For this sample and other geological samples, cracks may be created in the sample by geological processes. Also, surface topography may be introduced due to the different polishing resistance of minerals. The quality of X-ray maps is often affected by these conditions that can result in count rate changes. Previously, it has been left to the user to decide and interpret the effects of topography on the sample analysis. The Counts Per Second (CPS) map feature in APEX 2.0 will now assist in these often difficult to understand interpretations. The CPS map provides a visual representation of the X-ray count rate at every pixel in the dataset. The brightest pixels indicate the highest count areas, and dark or black areas indicate little or no X-ray counts. It is a quick and easy check of the variations in count rate across the sample area. For example, the black regions in Figure 7a reveal a lack of counts due to topography. These regions can be compensated for by applying a CPS normalization (Figures 7b and 7c), another benefit of the CPS smart feature.

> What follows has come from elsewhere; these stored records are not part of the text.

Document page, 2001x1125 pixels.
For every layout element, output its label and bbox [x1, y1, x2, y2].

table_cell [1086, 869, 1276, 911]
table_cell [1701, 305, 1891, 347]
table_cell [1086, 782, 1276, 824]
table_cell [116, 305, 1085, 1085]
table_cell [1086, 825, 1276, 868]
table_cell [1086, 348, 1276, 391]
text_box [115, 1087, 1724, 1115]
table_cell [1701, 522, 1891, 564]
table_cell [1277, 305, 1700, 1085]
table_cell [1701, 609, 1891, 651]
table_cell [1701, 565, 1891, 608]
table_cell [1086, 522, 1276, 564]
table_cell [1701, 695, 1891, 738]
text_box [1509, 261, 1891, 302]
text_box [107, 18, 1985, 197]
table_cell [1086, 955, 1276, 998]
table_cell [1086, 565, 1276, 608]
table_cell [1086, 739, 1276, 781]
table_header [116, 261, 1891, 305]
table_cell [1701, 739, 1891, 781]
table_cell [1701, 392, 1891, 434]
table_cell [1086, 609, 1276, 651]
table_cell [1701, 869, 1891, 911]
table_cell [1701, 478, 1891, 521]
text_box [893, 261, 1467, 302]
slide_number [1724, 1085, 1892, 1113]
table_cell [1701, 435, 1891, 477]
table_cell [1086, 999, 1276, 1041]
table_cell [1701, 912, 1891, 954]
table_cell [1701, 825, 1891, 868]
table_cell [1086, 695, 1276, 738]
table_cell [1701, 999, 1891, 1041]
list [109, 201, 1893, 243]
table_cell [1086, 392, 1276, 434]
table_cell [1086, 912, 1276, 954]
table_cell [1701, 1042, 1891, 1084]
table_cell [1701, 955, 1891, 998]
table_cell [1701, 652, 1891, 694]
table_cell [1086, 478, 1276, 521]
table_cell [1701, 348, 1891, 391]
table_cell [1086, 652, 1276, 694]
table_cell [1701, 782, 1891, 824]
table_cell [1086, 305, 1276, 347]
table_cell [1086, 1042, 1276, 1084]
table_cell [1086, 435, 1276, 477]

a) A CPS map of the center of the phenocryst. The black triangle region in the center is a crack on the surface. The dark region along the left boundary of the oblate grain in the top is due to surface topography created by different polishing resistance. b) The original ROI map of O K. c) A ROI map of O K after CPS normalization. The variations in count rate due to topography are compensated.
Figure 7. a) A CPS map of the center of the phenocryst. The black triangle region in the center is a crack on the surface. b) The original ROI map of O K. c) A ROI map of O K after CPS normalization. The variations in count rate due to topography are compensated.

Conclusion

In conclusion, this kind of analysis applies to a wide range of real-world materials and applications. The ease-of-use, flexibility, and customization of the mapping features in APEX 2.0 give users a variety of powerful tools to better understand their samples and showcase their data.